OK, I will answer the question in your clarification:
Let G have vertices V and edges E be an (undirected) graph that is
also a tree. Let X be a subset of V. Find the graph G' with the
minimum number of edges, vertices V' subset of V and E' subset of E,
such that X subset of V' and G' is connected.
We observe that removal of any edge in a tree disconnects that tree;
therefore G' must also be a tree. (An undirected graph is a tree if
and only if it is connected and acyclic).
Here is one way to solve the problem in linear time, if G is given on
input in adjacency list format.
We assume without loss of generality that the root of G is in X (since
any node in an undirected tree can be made the root).
We assume each node in V has field children pointing to its children,
and we will add a field numberXdescendants as well.
Step 1: For each node in G, find out how many descendants are in X:
function compute_descendants (node) //node is a node in the tree
ndescendants=0; // the number of descendants in X
foreach (childnode in node.children)
ndescendants = ndescendants + compute_descendants(childnode);
if (node is in X)
ndescendants=ndescendants+1.
node.numberXDescendants=ndescendants
return ndescendants
We start by calling:
compute_descendants(root)
Step 2: Find the minimum tree. Here are a greedy algorithm works. We
simply prune subtrees that have no X descendants in them.
That is, the answer, V' will comprise all nodes any of whose children
are in X (or which are in X themselves) and the edges will be all
edges connecting them:
function walk(node)
if (node.numberXdescendants>0)
add node to V'
for_each (childnode in node.children) {
if (childnode.numberXdescendants>0)
{ walk(childnode)
add edge (node, childnode) to E'
}
We solve the problem by calling:
walk(root)
after which global variables V' and E' will have the answer.

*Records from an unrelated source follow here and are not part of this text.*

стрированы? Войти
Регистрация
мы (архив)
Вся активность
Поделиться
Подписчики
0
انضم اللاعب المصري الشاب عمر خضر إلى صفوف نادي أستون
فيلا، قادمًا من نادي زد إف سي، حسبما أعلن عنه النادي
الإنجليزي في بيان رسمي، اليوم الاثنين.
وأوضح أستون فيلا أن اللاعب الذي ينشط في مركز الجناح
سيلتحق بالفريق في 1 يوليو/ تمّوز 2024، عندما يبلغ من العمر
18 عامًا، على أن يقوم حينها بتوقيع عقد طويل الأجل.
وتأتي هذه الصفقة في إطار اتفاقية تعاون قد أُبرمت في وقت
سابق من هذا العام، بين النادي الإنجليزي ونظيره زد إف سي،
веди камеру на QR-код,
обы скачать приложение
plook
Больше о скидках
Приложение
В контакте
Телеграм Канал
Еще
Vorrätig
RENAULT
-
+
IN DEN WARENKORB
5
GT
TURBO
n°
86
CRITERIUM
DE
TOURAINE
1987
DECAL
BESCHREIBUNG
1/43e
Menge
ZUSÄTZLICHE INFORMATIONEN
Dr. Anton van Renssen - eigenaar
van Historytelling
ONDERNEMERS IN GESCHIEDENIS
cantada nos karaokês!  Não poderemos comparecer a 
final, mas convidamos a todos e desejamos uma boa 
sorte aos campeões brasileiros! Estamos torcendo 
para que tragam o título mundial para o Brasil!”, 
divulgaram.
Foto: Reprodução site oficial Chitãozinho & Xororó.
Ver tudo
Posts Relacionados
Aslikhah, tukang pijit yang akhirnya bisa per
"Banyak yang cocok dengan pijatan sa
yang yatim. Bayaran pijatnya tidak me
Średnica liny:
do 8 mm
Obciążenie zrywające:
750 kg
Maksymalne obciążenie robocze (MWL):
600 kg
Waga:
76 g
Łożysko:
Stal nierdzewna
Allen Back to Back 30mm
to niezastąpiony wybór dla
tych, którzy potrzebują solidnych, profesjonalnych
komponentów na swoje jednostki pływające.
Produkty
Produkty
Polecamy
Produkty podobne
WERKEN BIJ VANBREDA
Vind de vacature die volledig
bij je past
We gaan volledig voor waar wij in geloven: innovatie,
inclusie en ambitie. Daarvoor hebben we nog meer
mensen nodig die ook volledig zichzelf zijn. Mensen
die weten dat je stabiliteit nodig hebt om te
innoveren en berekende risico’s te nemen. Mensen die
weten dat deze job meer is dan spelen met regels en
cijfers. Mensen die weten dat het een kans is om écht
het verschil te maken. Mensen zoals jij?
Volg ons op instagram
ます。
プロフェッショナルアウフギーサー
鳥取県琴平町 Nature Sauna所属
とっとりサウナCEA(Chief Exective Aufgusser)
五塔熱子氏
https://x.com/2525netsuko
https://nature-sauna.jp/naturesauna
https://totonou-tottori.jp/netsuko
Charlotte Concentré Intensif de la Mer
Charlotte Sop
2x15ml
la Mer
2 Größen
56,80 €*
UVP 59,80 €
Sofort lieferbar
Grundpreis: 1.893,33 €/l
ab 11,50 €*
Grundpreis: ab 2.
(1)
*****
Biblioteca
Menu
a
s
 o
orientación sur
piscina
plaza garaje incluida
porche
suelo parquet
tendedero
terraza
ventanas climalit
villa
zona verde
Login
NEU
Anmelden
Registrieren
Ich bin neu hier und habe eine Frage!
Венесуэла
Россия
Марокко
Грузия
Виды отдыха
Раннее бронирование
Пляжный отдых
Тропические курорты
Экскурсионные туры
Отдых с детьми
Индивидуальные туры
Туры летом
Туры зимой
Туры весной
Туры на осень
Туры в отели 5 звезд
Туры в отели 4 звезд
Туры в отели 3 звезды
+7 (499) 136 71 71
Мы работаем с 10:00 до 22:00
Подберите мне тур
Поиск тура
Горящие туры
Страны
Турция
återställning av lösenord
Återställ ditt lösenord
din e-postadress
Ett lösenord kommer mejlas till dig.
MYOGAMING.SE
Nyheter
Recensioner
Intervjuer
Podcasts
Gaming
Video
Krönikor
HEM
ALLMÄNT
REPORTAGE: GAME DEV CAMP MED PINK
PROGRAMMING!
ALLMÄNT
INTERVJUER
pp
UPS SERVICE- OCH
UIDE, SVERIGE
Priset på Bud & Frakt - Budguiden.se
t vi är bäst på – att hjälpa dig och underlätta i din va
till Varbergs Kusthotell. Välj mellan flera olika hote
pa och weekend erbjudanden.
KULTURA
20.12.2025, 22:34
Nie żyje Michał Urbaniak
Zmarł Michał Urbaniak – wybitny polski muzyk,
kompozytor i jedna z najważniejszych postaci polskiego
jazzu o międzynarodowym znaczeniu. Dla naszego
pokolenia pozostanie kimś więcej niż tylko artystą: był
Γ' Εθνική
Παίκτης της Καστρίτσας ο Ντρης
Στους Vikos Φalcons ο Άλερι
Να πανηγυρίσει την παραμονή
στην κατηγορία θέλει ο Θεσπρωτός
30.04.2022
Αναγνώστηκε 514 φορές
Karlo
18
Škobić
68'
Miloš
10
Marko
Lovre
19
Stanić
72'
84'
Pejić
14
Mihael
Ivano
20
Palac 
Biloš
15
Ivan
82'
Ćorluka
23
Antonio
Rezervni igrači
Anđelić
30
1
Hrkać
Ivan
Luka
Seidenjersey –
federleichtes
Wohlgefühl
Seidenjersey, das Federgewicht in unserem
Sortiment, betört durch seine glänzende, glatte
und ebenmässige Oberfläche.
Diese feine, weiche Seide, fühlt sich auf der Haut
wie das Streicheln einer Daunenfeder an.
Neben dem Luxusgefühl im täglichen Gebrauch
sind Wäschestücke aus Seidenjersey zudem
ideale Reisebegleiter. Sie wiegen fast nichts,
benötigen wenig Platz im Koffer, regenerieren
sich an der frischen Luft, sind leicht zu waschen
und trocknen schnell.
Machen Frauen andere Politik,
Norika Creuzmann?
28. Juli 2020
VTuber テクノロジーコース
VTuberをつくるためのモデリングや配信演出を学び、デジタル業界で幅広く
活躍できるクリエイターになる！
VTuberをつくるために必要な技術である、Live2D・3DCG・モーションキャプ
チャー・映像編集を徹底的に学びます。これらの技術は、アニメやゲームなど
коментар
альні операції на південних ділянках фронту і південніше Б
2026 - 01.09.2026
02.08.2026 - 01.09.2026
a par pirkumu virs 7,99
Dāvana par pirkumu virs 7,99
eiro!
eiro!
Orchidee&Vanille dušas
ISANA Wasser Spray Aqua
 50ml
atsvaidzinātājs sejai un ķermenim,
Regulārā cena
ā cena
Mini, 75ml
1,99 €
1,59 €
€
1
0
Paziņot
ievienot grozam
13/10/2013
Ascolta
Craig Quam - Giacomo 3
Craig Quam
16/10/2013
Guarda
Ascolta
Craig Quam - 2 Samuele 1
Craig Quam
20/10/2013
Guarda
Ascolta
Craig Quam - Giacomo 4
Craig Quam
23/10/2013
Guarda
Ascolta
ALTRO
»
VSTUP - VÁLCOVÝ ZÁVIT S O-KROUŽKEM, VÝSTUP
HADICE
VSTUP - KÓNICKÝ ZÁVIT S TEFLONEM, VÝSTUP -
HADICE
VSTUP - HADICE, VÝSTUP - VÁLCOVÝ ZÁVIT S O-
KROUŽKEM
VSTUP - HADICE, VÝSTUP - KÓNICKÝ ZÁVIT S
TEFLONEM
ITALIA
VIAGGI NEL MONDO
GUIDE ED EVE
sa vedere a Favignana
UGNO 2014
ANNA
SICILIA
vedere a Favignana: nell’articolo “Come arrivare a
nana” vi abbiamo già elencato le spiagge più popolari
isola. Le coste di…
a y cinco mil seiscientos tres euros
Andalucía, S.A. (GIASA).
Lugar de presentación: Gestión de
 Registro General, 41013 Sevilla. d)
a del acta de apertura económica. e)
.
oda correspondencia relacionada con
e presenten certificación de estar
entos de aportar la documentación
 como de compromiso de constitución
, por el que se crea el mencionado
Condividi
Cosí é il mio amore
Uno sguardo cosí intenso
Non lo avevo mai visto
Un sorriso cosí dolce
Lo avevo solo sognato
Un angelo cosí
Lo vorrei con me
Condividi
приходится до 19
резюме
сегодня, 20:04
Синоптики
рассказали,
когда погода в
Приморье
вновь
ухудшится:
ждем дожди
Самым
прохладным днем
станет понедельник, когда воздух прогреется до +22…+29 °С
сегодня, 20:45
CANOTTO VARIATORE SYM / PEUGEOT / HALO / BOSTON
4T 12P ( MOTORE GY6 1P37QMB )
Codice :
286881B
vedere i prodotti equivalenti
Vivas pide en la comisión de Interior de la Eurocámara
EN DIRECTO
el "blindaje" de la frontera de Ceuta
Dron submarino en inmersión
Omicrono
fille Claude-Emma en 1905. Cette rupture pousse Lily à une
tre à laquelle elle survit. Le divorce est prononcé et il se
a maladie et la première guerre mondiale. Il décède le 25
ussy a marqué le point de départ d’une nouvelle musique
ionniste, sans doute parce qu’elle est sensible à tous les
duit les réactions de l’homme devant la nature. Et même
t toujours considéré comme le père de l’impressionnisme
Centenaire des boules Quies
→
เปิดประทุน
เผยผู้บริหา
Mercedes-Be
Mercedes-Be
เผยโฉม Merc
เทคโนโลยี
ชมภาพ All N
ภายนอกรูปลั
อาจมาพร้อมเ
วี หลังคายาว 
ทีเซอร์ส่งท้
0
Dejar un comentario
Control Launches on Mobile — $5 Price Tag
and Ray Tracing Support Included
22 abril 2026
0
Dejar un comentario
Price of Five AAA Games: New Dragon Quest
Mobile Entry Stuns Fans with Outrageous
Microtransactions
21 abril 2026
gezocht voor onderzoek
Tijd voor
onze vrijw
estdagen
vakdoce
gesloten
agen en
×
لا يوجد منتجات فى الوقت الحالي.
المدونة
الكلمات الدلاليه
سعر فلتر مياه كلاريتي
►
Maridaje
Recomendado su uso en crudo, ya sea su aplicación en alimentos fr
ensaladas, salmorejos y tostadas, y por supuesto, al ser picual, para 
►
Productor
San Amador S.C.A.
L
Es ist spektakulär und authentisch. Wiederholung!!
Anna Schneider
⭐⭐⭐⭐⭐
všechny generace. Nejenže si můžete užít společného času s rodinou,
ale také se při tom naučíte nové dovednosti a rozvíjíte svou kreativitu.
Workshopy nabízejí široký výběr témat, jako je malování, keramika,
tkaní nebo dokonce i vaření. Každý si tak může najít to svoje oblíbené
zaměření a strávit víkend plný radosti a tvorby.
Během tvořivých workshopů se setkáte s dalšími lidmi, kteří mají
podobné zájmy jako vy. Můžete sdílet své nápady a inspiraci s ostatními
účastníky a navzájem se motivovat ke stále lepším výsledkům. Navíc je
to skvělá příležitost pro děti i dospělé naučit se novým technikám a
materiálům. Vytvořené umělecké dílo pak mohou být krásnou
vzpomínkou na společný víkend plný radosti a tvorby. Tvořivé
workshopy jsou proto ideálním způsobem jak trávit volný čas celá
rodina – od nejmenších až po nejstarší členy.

Depending on the datastructures and input format, asymptotic
complexity will be between linear and linear*logarithmic, i.e., N log
N.
Proof of correctness:
Since (V',E') forms a tree, it is clearly connected, and by
construction V' contains X. Thus, we only need to show that G'=(V',E')
is the minimum such graph. We can use induction to see this. First, we
note that indeed walk(node) does correctly compute the subtree of G
that consists of all nodes of G any descendant of which are in X or
which are in X themselves.
Let G''=(V'',E'') be any other subtree containing X. V'' must contain
the root of the tree, which is in X by assumption. If V'' contains a
node, then it must also contain any nodes in any subtrees of children
of that node which contain nodes in X. That is, if childnode is a
child of node, then if childnode.numberXdescendants is > 0, then it is
the case that V'' must contain childnode as well. Hence, V' is a
subset of V''.
References:
This all standard graph theory. Some graph theory sites are:
http://www.math.fau.edu/locke/graphthe.htm or
http://ciips.ee.uwa.edu.au/~morris/Year2/PLDS210/mst.html .
Is this sufficient detail for you? I can send you some Java code for
the problem as well, but I want to make sure this is the problem you
want the answer to. |